Editorial - Current Trends in Cardiology (2021) Volume 5, Issue 2
Impact of congenital heart defect
Department of Cardiac, University of UKSH-Campus, Luebeck, Germany
- Corresponding Author:
- Masamo Imezio
Department of Cardiac
University of UKSH-Campus
E-mail: [email protected]
Accepted date: March 01, 2021
Citation: Imezio M. Impact of congenital heart defect. Curr Trend Cardiol. 2021;5(2):36
A Congenital Heart Defect (CHD), also known as a congenital heart anomaly and congenital heart disease, is a defect in the structure of the heart or great vessels that is present at birth. Signs and symptoms depend on the specific type of defect. Symptoms can vary from none to life-threatening. When present, symptoms may include rapid breathing, bluish skin (cyanosis), poor weight gain, and feeling tired. CHD does not cause chest pain. Most congenital heart defects are not associated with other diseases. A complication of CHD is heart failure.
The cause of a congenital heart defect is often unknown. Risk factors include certain infections during pregnancy such as rubella, use of certain medications or drugs such as alcohol or tobacco, parents being closely related, or poor nutritional status or obesity in the mother. Having a parent with a congenital heart defect is also a risk factor. A number of genetic conditions are associated with heart defects, including Down syndrome, Turner syndrome, and Marfan syndrome. Congenital heart defects are divided into two main groups: cyanotic heart defects and non-cyanotic heart defects, depending on whether the child has the potential to turn bluish in color.
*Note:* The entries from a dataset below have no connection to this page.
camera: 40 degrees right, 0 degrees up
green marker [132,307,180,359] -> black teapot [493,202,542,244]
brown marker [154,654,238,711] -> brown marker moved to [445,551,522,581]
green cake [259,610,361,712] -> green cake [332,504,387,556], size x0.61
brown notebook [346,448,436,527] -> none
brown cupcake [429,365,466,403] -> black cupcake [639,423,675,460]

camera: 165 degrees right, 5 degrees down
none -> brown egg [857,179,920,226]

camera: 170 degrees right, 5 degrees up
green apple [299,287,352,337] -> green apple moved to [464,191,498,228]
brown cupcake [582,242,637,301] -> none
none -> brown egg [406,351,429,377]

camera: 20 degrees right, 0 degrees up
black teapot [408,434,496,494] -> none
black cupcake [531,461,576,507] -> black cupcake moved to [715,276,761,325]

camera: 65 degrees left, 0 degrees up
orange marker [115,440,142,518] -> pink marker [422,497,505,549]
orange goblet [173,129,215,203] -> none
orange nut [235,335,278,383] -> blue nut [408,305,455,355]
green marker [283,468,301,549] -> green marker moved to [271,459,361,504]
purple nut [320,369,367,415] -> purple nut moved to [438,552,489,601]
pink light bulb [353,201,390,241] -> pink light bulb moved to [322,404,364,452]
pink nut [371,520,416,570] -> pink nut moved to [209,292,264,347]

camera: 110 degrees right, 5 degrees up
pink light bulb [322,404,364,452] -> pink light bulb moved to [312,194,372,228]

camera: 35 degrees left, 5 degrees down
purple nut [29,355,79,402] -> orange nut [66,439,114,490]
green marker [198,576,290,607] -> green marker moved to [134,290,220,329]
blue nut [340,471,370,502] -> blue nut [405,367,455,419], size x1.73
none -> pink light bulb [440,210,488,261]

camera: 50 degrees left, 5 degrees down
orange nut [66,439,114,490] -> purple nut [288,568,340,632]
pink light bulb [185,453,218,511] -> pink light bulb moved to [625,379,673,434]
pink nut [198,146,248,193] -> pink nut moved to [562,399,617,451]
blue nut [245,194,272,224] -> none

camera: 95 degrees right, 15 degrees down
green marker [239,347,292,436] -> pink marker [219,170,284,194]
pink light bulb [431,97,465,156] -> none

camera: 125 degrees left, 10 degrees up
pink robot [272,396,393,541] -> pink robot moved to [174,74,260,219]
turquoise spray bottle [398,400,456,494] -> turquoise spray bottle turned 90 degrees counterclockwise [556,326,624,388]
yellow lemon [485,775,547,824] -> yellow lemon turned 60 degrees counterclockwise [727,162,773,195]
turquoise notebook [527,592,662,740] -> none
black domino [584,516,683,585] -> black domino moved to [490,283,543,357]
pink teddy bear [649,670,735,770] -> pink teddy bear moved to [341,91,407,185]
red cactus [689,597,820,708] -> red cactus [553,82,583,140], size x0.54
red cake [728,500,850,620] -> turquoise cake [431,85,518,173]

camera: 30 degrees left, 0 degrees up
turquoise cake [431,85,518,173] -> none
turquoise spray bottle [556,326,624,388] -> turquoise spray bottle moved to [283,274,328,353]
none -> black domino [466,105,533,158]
The defects may involve the interior walls of the heart, the heart valves, or the large blood vessels that lead to and from the heart.
Congenital heart defects are partly preventable through rubella vaccination, the adding of iodine to salt, and the adding of folic acid to certain food products. Some defects do not need treatment. Others may be effectively treated with catheter based procedures or heart surgery. Occasionally a number of operations may be needed, or a heart transplant may be required. With appropriate treatment, outcomes are generally good, even with complex problems.
Congenital heart defects are the most common birth defect. In 2015, they were present in 48.9 million people globally. They affect between 4 and 75 per 1,000 live births, depending upon how they are diagnosed. In about 6 to 19 per 1,000 they cause a moderate to severe degree of problems. Congenital heart defects are the leading cause of birth defect-related deaths: in 2015, they resulted in 303,300 deaths, down from 366,000 deaths in 1990.
Signs and symptoms are related to type and severity of the heart defect. Symptoms frequently present early in life, but it is possible for some CHDs to go undetected throughout life. Some children have no signs while others may exhibit shortness of breath, cyanosis, fainting, heart murmur, under-development of limbs and muscles, poor feeding or growth, or respiratory infections. Congenital heart defects cause abnormal heart structure resulting in production of certain sounds called heart murmur. These can sometimes be detected by auscultation; however, not all heart murmurs are caused by congenital heart defects.
The cause of congenital heart disease may be genetic, environmental, or a combination of both.
Many congenital heart defects can be diagnosed prenatally by fetal echocardiography. This is a test which can be done during the second trimester of pregnancy, when the woman is about 18-24 weeks pregnant. It can be an abdominal ultrasound or transvaginal ultrasound.